I think the métis person is ahead of his or her time. The writer Antoine de Saint-Exupery wrote: “If you are different from me, far from harming me, you enrich me.”
If I have a message, it is that of benevolence. Métis is an album of photographs, looks that highlight diversity to better combat racism, which in my opinion is the worst scourge.
Was everyone receptive to your idea?
In so far as I wanted to photograph celebrities, I had to obtain authorizations, organize photo shoots with them. And then I quickly realized that some individuals had issues about being photographed under this theme. Some personalities were concerned with appearance, the regard of others and the role of their identity. These are questions that can be painful for some or not important for others. Who am I? What are my roots? What is my culture? My father is of such origin, my mother of another … These subjects are not simple. They touch the deep being. Many famous métis have refused to answer my request probably because of this. The project took years in my spare time to complete and I am very grateful to those who stepped forward in front of my camera.
Can you share with us how some of your subjects live with their “métissage”? Proudly? With difficulty?
Christine Kelly, enthusiastic, was the first person to accept. She writes, “I am very mixed. In my family, we are the fruit of a mixture of Indians, Africans, Vietnamese, metropolitans … I see it as a wealth. When I travel, I know that I am a citizen of the world.”
Pascal Vuong reacted to name calling as a young boy with humor. When his mother explained to him that he was Eurasian, he told his friend that in being “Euro-asian” it meant the place he originated from was comprised of a Europe and an Asia. Later, he enjoyed telling others he was “Charento-Vietnamien”; his mother being born near Angoulême in southwest France.
Others I will not name were hesitant and it took a long time to convince them, through fussy agents. For example, I understood that a well-known TV presenter was having trouble accepting her origins. A major French actress, Isabelle Adjani, who is métis, really liked my work and my approach. She encouraged me but she refused to pose for me. Others accepted only to withdraw at the last moment. It was not easy; I admit it.
France frowns on the idea of ‘multiculturalism’, which it labels ‘communautarisme‘? How do you personally feel about it?
I do not like communitautarisme, it’s the opposite of multiculturalism. Communitautarisme is withdrawal and this is often expressed by the rejection of others because of religious opinions or constraints. I am thinking in particular of equality between men and women. Multiculturalism, however, is something else. First of all, it is an unavoidable reality, and I believe that cultural differences are an asset and a chance for society, provided that multiculturalism goes through the fight against discrimination of all kinds.

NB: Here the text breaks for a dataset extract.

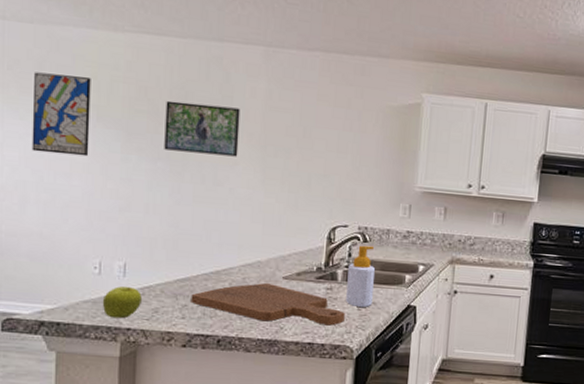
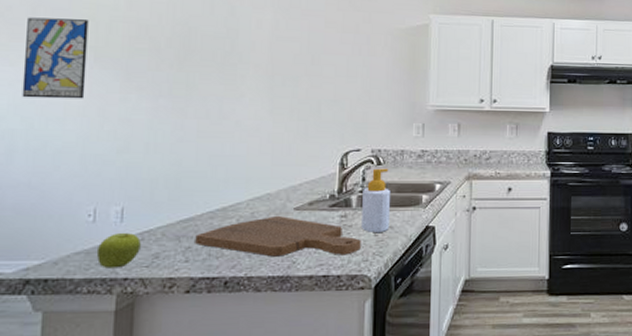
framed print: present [164,100,240,157] -> none [166,37,246,89]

The ideal multiculturalism, in my opinion, is the freedom to choose and enjoy the best in each culture. Art, music, literature, architecture, knowledge, social life, etc. Being able to open up to others to learn new languages, to taste other traditions such as culinary arts … There is so much to share and discover.

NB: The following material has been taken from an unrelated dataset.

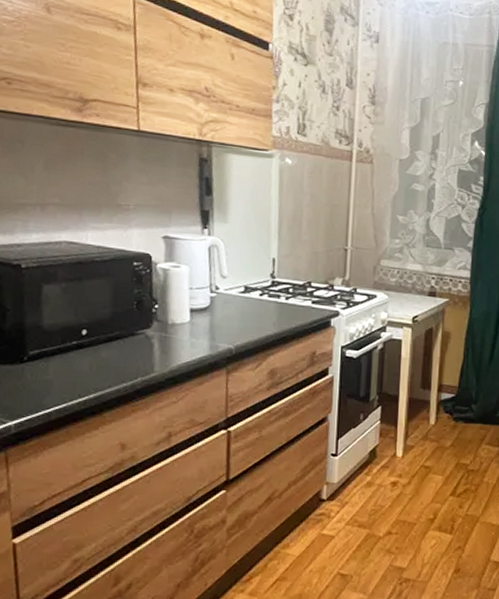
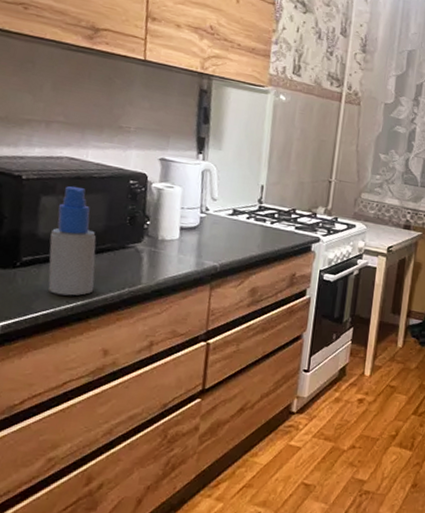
spray bottle: none [55,271,106,389] -> present [48,185,97,296]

Your son, Jordan, is featured in your photo essay. Is he comfortable with his biracial background? Are you conscious of his place in French society?
Being mixed for Jordan is not a problem. It reassures me. As he puts it himself:
“Being biracial is not always easy, but I do not care, because it is the others who make this reality more complex.”

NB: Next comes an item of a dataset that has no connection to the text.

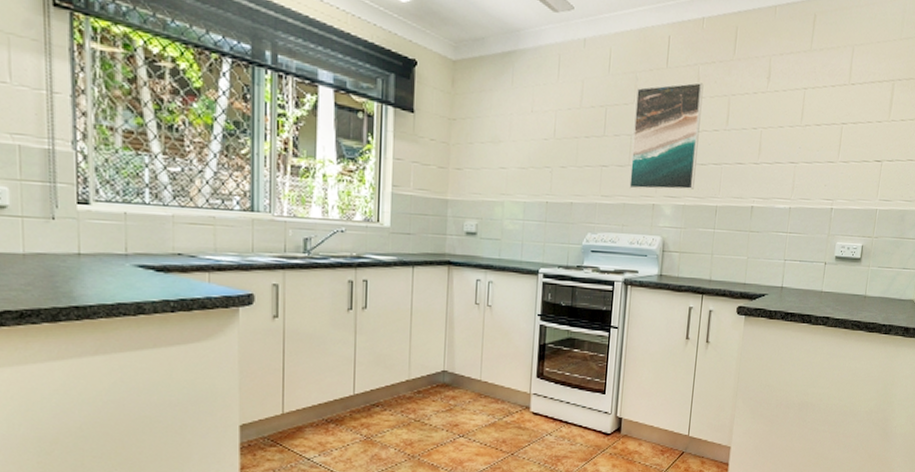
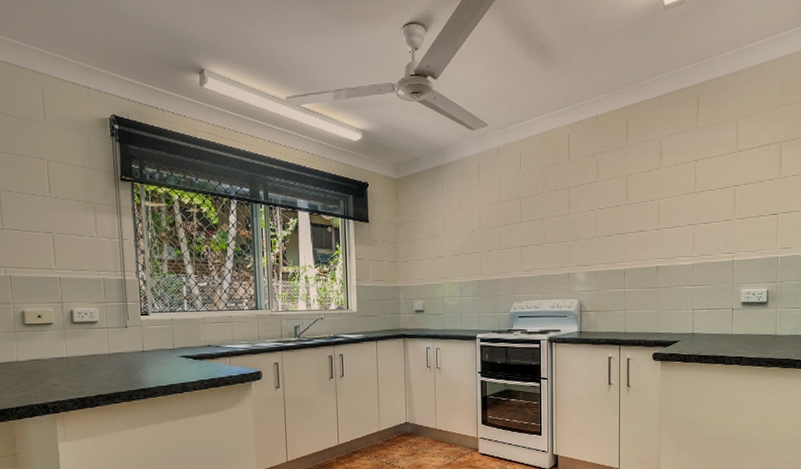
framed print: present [629,82,704,190] -> none [546,169,603,262]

As I said before, society is changing, the world is changing and so is France. Jordan will take his place in France or elsewhere!
Do you think French society will evolve as its younger generation interacts and intermarries?
From genetic blending, our culture is mixed. The diversity of influences contributes to the richness of French culture. Globalization is causing border states to disappear. There is, unfortunately, a rise in nationalism and therefore racism, but I remain optimistic despite everything. People travel more than ever; some meet, love each other and start families. Mixed marriages are more and more numerous and I believe that new generations will be more tolerant, smarter, because of their diversity.
I am convinced that the métis person is ahead of his or her time.